*Task brief*
When you reach the line that has "X198996000Y-91262200D03*" in the material below, reproduce it and each line after it exactly, through the last one.

__________

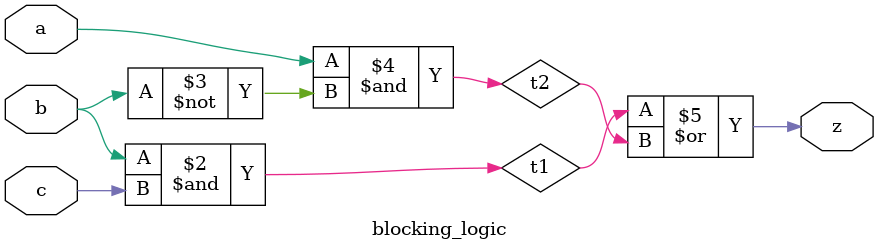
<source format=v>
`timescale 1ns / 1ps


module blocking_logic(
    input a,
    input b,
    input c,
    output reg z
    );
  reg t1,t2;
  always @(a,b,c)begin
  t1 = b&c;
  t2 = a& ~b;
  z=t1| t2;
  end
endmodule

</source>
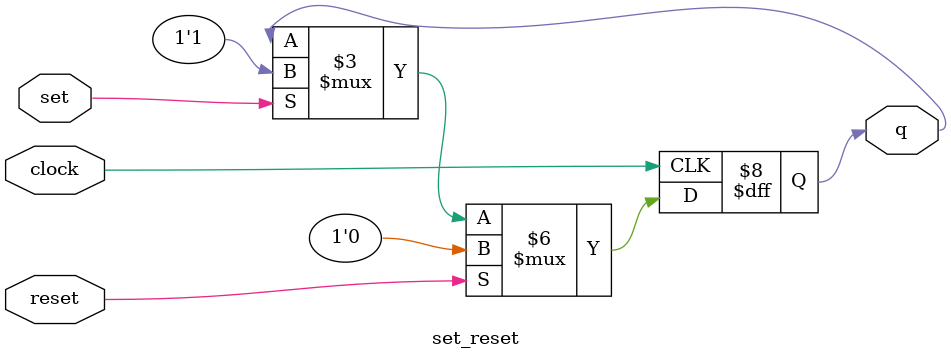
<source format=v>

module set_reset( 
	input wire clock, 
	input wire set, 
	input wire reset, 
	output reg q = initial_state );

parameter initial_state = 1'b0;

always @(posedge clock)
begin
	if (reset)
		q <= 1'b0;
	else if (set) begin
		q <= 1'b1;
	end
end

endmodule

</source>
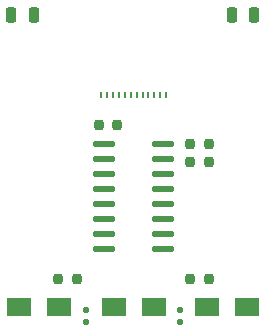
<source format=gbr>
%TF.GenerationSoftware,KiCad,Pcbnew,8.0.7*%
%TF.CreationDate,2024-12-10T14:46:16+07:00*%
%TF.ProjectId,CH551G_DEVKIT_V0,43483535-3147-45f4-9445-564b49545f56,rev?*%
%TF.SameCoordinates,Original*%
%TF.FileFunction,Paste,Top*%
%TF.FilePolarity,Positive*%
%FSLAX46Y46*%
G04 Gerber Fmt 4.6, Leading zero omitted, Abs format (unit mm)*
G04 Created by KiCad (PCBNEW 8.0.7) date 2024-12-10 14:46:16*
%MOMM*%
%LPD*%
G01*
G04 APERTURE LIST*
G04 Aperture macros list*
%AMRoundRect*
0 Rectangle with rounded corners*
0 $1 Rounding radius*
0 $2 $3 $4 $5 $6 $7 $8 $9 X,Y pos of 4 corners*
0 Add a 4 corners polygon primitive as box body*
4,1,4,$2,$3,$4,$5,$6,$7,$8,$9,$2,$3,0*
0 Add four circle primitives for the rounded corners*
1,1,$1+$1,$2,$3*
1,1,$1+$1,$4,$5*
1,1,$1+$1,$6,$7*
1,1,$1+$1,$8,$9*
0 Add four rect primitives between the rounded corners*
20,1,$1+$1,$2,$3,$4,$5,0*
20,1,$1+$1,$4,$5,$6,$7,0*
20,1,$1+$1,$6,$7,$8,$9,0*
20,1,$1+$1,$8,$9,$2,$3,0*%
G04 Aperture macros list end*
%ADD10RoundRect,0.199600X-0.199600X-0.224600X0.199600X-0.224600X0.199600X0.224600X-0.199600X0.224600X0*%
%ADD11R,0.198400X0.598400*%
%ADD12R,2.098400X1.598400*%
%ADD13RoundRect,0.109600X-0.159600X0.109600X-0.159600X-0.109600X0.159600X-0.109600X0.159600X0.109600X0*%
%ADD14RoundRect,0.109600X0.159600X-0.109600X0.159600X0.109600X-0.159600X0.109600X-0.159600X-0.109600X0*%
%ADD15RoundRect,0.218350X0.218350X0.430850X-0.218350X0.430850X-0.218350X-0.430850X0.218350X-0.430850X0*%
%ADD16RoundRect,0.124600X-0.799600X-0.124600X0.799600X-0.124600X0.799600X0.124600X-0.799600X0.124600X0*%
%ADD17RoundRect,0.218350X-0.218350X-0.430850X0.218350X-0.430850X0.218350X0.430850X-0.218350X0.430850X0*%
G04 APERTURE END LIST*
D10*
%TO.C,C1*%
X198996000Y-89738200D03*
X200546000Y-89738200D03*
%TD*%
D11*
%TO.C,J1*%
X196947000Y-85614200D03*
X196447000Y-85614200D03*
X195947000Y-85614200D03*
X195447000Y-85614200D03*
X194947000Y-85614200D03*
X194447000Y-85614200D03*
X193947000Y-85614200D03*
X193447000Y-85614200D03*
X192947000Y-85614200D03*
X192447000Y-85614200D03*
X191947000Y-85614200D03*
X191447000Y-85614200D03*
%TD*%
D12*
%TO.C,SW3*%
X192496000Y-103582200D03*
X195896000Y-103582200D03*
%TD*%
D10*
%TO.C,C4*%
X191223600Y-88112600D03*
X192773600Y-88112600D03*
%TD*%
D12*
%TO.C,SW2*%
X187869000Y-103580200D03*
X184469000Y-103580200D03*
%TD*%
D10*
%TO.C,C3*%
X198996000Y-101168200D03*
X200546000Y-101168200D03*
%TD*%
D13*
%TO.C,R3*%
X198120000Y-103833200D03*
X198120000Y-104853200D03*
%TD*%
D14*
%TO.C,R5*%
X190119000Y-104853200D03*
X190119000Y-103833200D03*
%TD*%
D15*
%TO.C,D1*%
X204391500Y-78816200D03*
X202516500Y-78816200D03*
%TD*%
D16*
%TO.C,U2*%
X191708000Y-89738200D03*
X191708000Y-91008200D03*
X191708000Y-92278200D03*
X191708000Y-93548200D03*
X191708000Y-94818200D03*
X191708000Y-96088200D03*
X191708000Y-97358200D03*
X191708000Y-98628200D03*
X196658000Y-98628200D03*
X196658000Y-97358200D03*
X196658000Y-96088200D03*
X196658000Y-94818200D03*
X196658000Y-93548200D03*
X196658000Y-92278200D03*
X196658000Y-91008200D03*
X196658000Y-89738200D03*
%TD*%
D10*
%TO.C,C5*%
X187820000Y-101168200D03*
X189370000Y-101168200D03*
%TD*%
D17*
%TO.C,D2*%
X183847500Y-78816200D03*
X185722500Y-78816200D03*
%TD*%
D12*
%TO.C,SW1*%
X200370000Y-103582200D03*
X203770000Y-103582200D03*
%TD*%
D10*
%TO.C,C2*%
X198996000Y-91262200D03*
X200546000Y-91262200D03*
%TD*%
M02*

</source>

__________

*Task output*
X198996000Y-91262200D03*
X200546000Y-91262200D03*
%TD*%
M02*

</source>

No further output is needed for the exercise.